その中に男が探し続けたものがあった。男はそれに近寄ると持ち帰った。
イブの生まれ変わりーーー
この魂は覚えているだろうか?
冷たい雪の中にいたせいか、子供の体は冷たく、ピクリとも動かない。男は、ほおに手を当てると小さな手がゆっくりと男の指先を握ってきた。

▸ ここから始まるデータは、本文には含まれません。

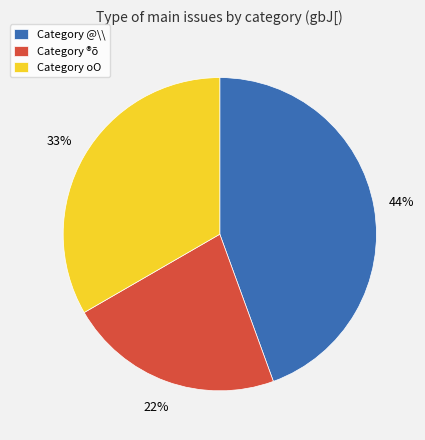

Is there any slice that represents more than half of the pie?

No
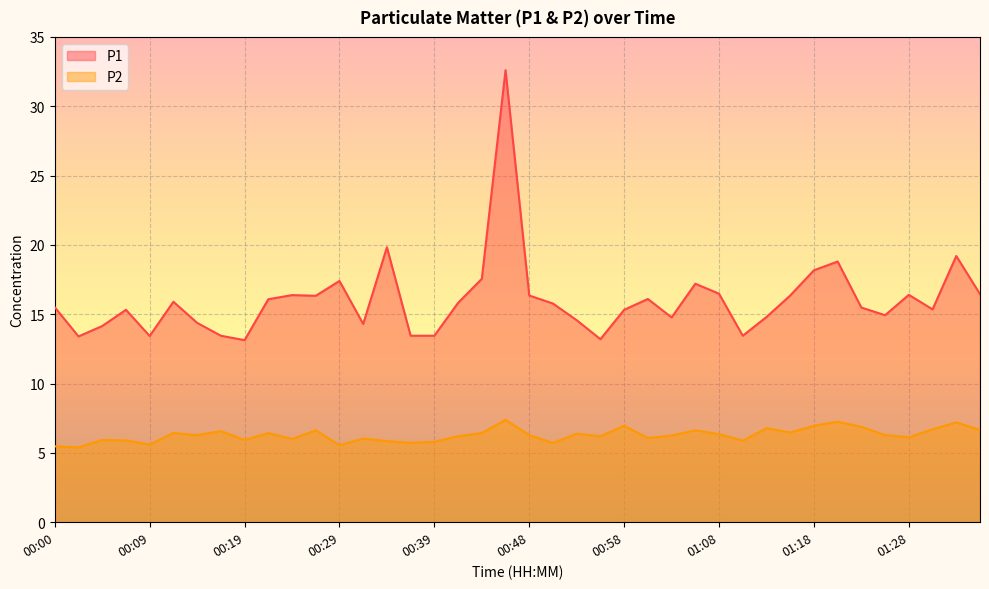

How many data points in P2 are less than 6?

12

そのぬくもりに男は小さく笑みをうかべ、昔と同じく自分を包み込むぬくもりに心地よさを感じた。
ここはどこだろう?
目を覚ました子供は見覚えのない部屋をキョロキョロと見回した。
とても暖かい夢と、とても悲しい夢を同時みていた気がするのにどちらも思い出せない。
ガチャリ
扉が開き、背の高い銀髪の男が入ってきた。男はベッドにいる子供に近づく。
「起きたのならば、これを飲むといい。」
男は手に持っていたミルクを差し出す。子供は男とコップに視線を一往復させる。男はそんな子供に頷き、飲むように促す。子供はそれを見て首を縦にふると湯気が立つコップの縁に唇を当てた。

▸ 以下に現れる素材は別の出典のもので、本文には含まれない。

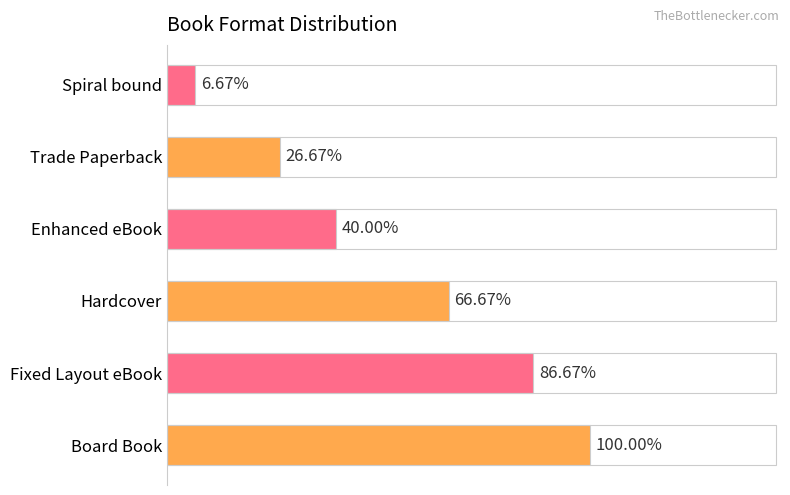

Are the bars horizontal?

Yes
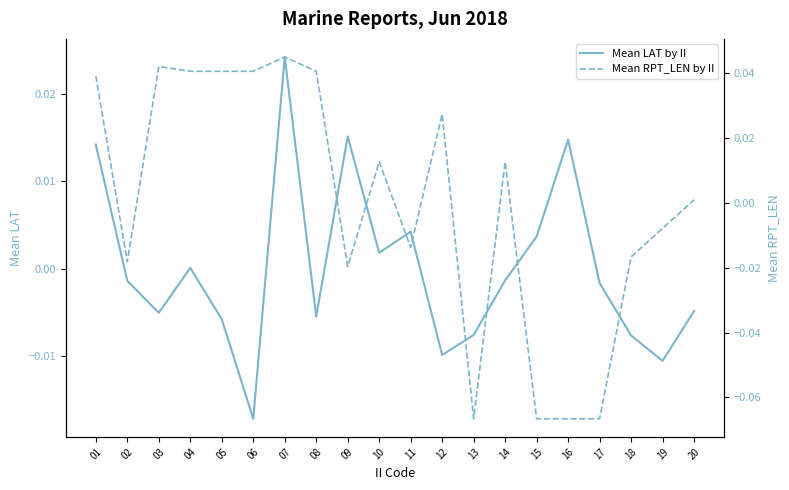

How many data points does each series have?

20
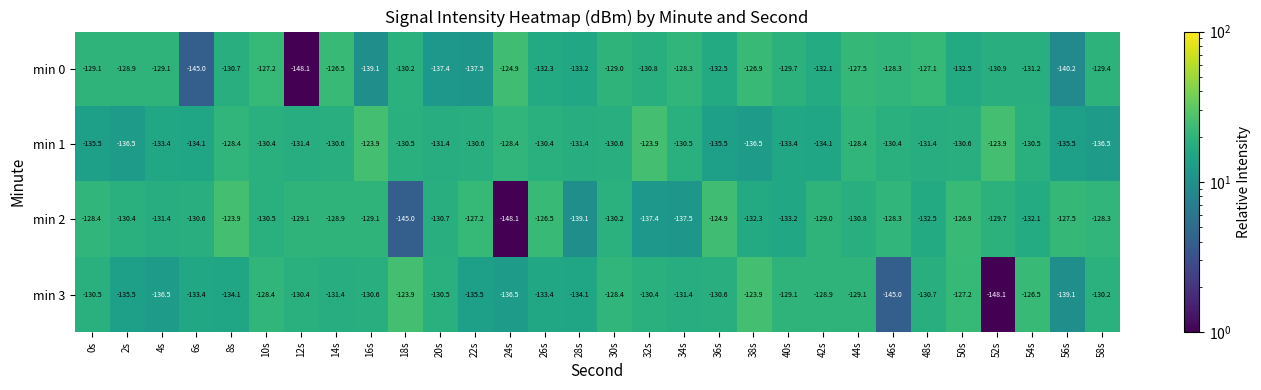

What is the maximum value shown in the chart?

-123.9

こくりっと小さな喉が上下したのを確認すると男は口を開いた。
「お前の名は?」
子供は一拍置いて答えた。
「・・・ていと。」
「……テイトか。」
確かめるように呟く。
「私は、アヤナミだ。」
「あやなみ?」
大きな瞳でアヤナミの紫の瞳を覗き込む。アヤナミもテイトの瞳を覗き込めば、大きな瞳に映し出されるのは自分自身。